The pace attack looks threatening, boasting three of the world's fastest bowlers, each of whom is more - sorry - only effective in the shorter formats. Leaving behind versatility, what's most concerning is the fragility of the squad. At least five serious injury risks project as first-choice, as all of Lee, Tait, Bollinger, Hauritz, Ponting and Mike Hussey are either extremely injury-prone or under a cloud going into the tournament. The spearheads, Tait and Lee, despite being walk up starts for all or most of Australia's 115 ODIs since 2007, have a combined seventy appearances, due mostly to injury (Tait 26, Lee 44). While Johnson's physical capability is apparent, "Doug the Rug" has struggled with injury and form for the better part of six months now. Though none resemble Bruce Reid in height, ability or movement in the air, the Curse which struck him down appears to have targeted the Aussie fast men.
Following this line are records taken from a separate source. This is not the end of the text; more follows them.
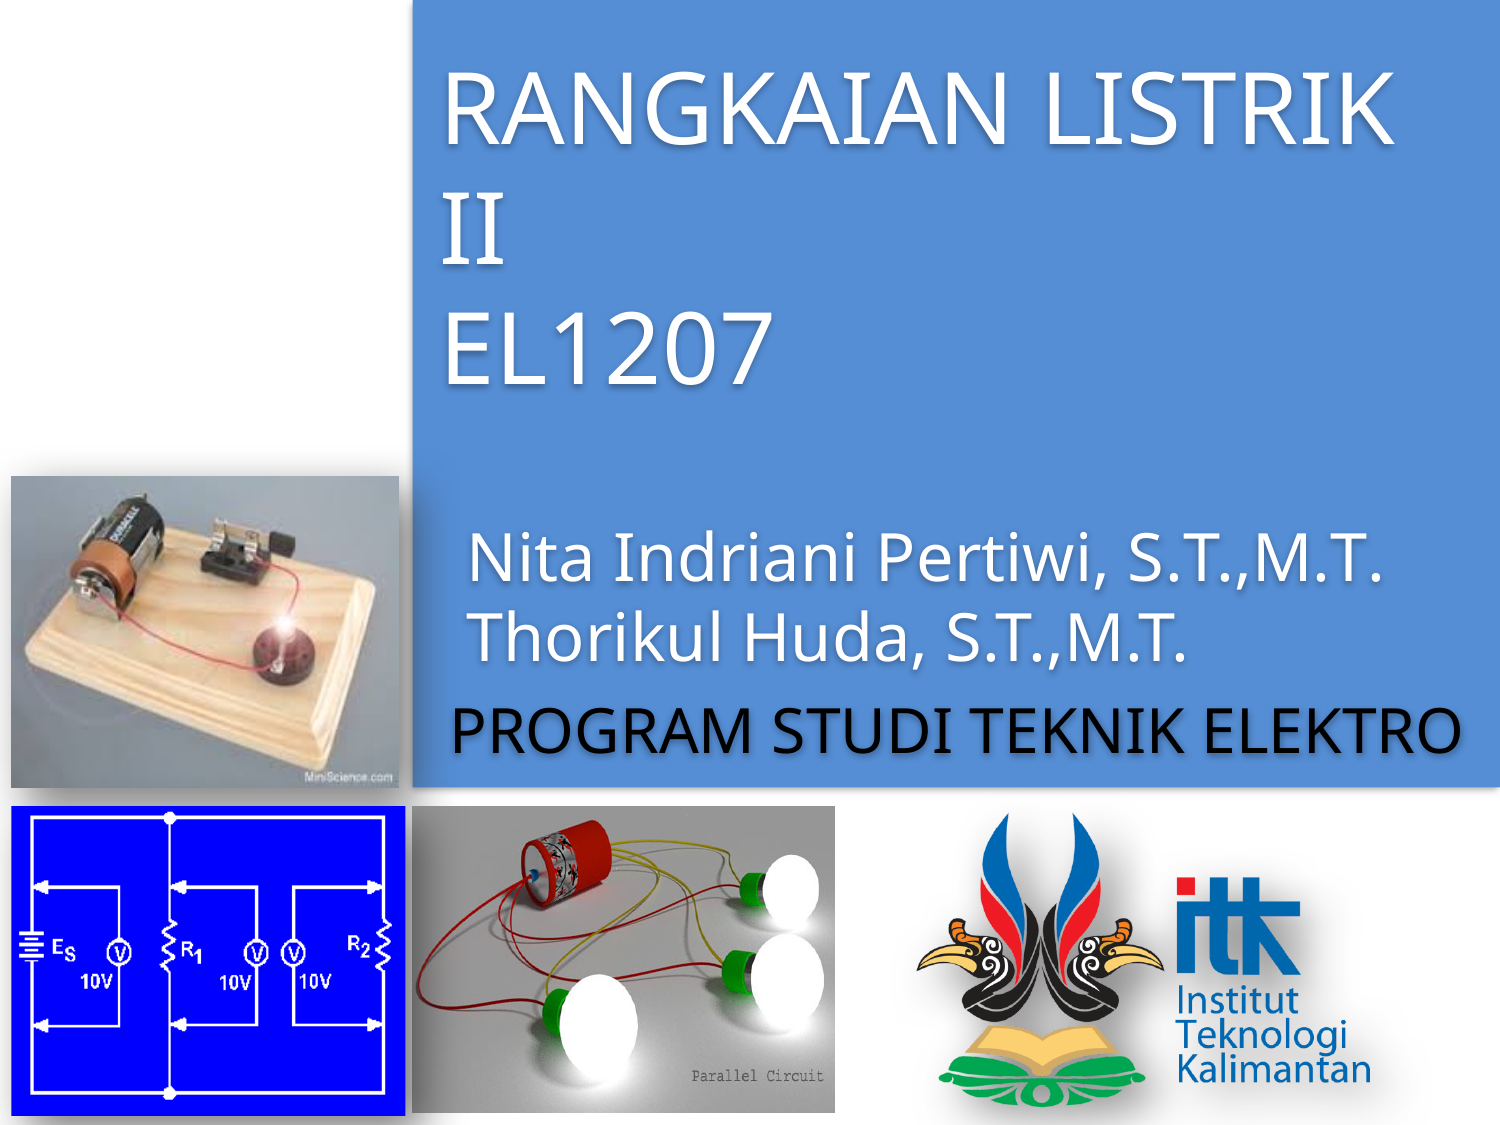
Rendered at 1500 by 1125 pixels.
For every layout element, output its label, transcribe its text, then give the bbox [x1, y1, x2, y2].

picture [412, 806, 836, 1113]
text_box RANGKAIAN LISTRIK II EL1207 [425, 37, 1500, 413]
text_box Nita Indriani Pertiwi, S.T.,M.T. Thorikul Huda, S.T.,M.T. [452, 507, 1401, 682]
text_box PROGRAM STUDI TEKNIK ELEKTRO [447, 684, 1481, 774]
picture [10, 476, 399, 788]
text_box [410, 0, 1500, 790]
picture [11, 806, 406, 1116]
picture [912, 806, 1376, 1113]
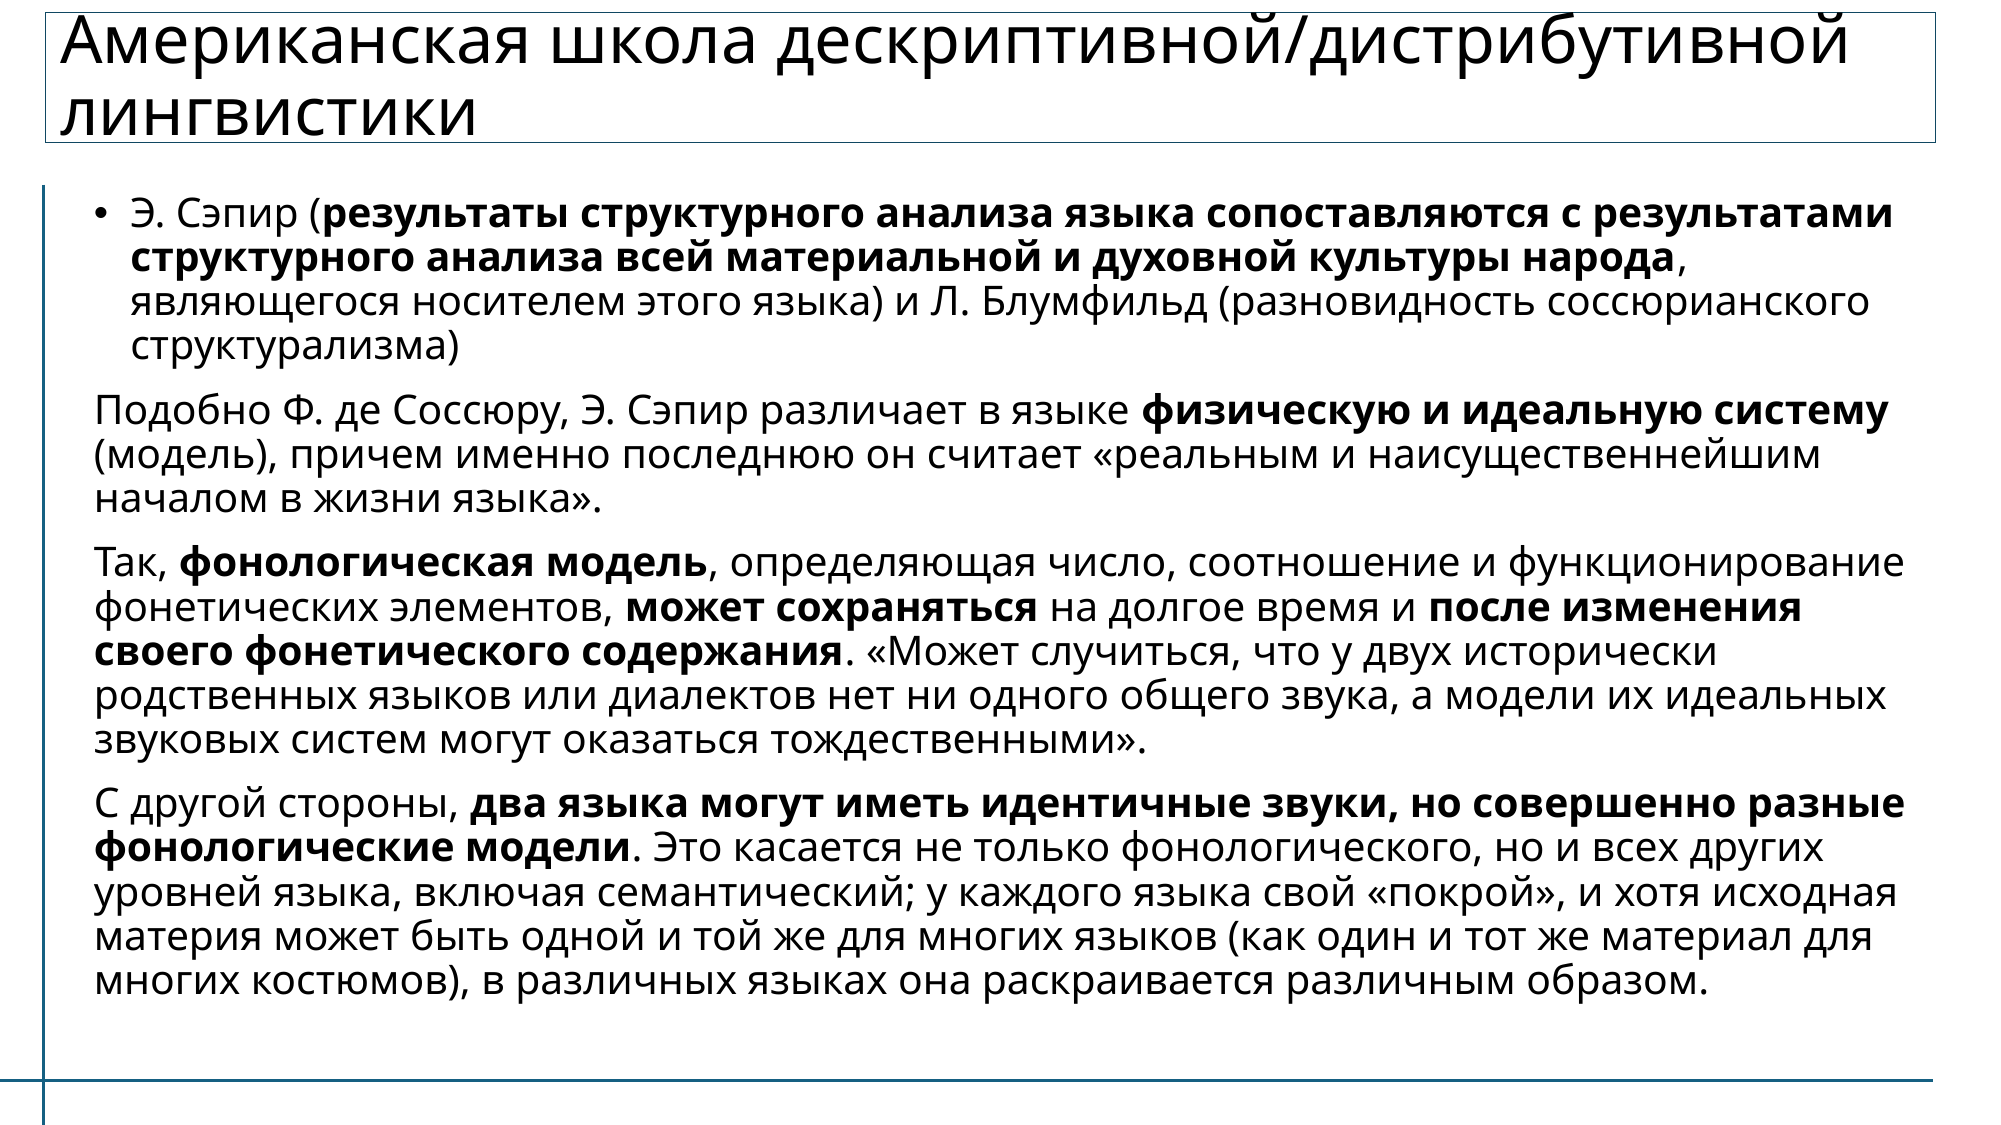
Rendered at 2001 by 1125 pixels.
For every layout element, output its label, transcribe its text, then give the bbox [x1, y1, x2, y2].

This World Cup is in India, Sri Lanka and Bangladesh which by default means the toughest conditions in which cricket can be played. Lee's history of meltdowns in India and Bollinger's last six months don't inspire confidence in the attack; Tait remains unable to bowl more than sixty deliveries a year without his body crumbling into dust like at the end of an Indiana Jones movie. To preserve their spearheads, the spear-handle is going to have to bowl quite a bit, meaning Watson, Hastings, David Hussey and Michael Clarke can all expect to roll the arm over quite a bit, an each-way bet as to what comes out: flowers or fertilizer.

Apart from Hastings, Australia doesn't really sport too many genuine all-rounders but just batsmen who can bowl if needed. And their ability with the six-stitcher may just determine how successful Australia's World Cup will be.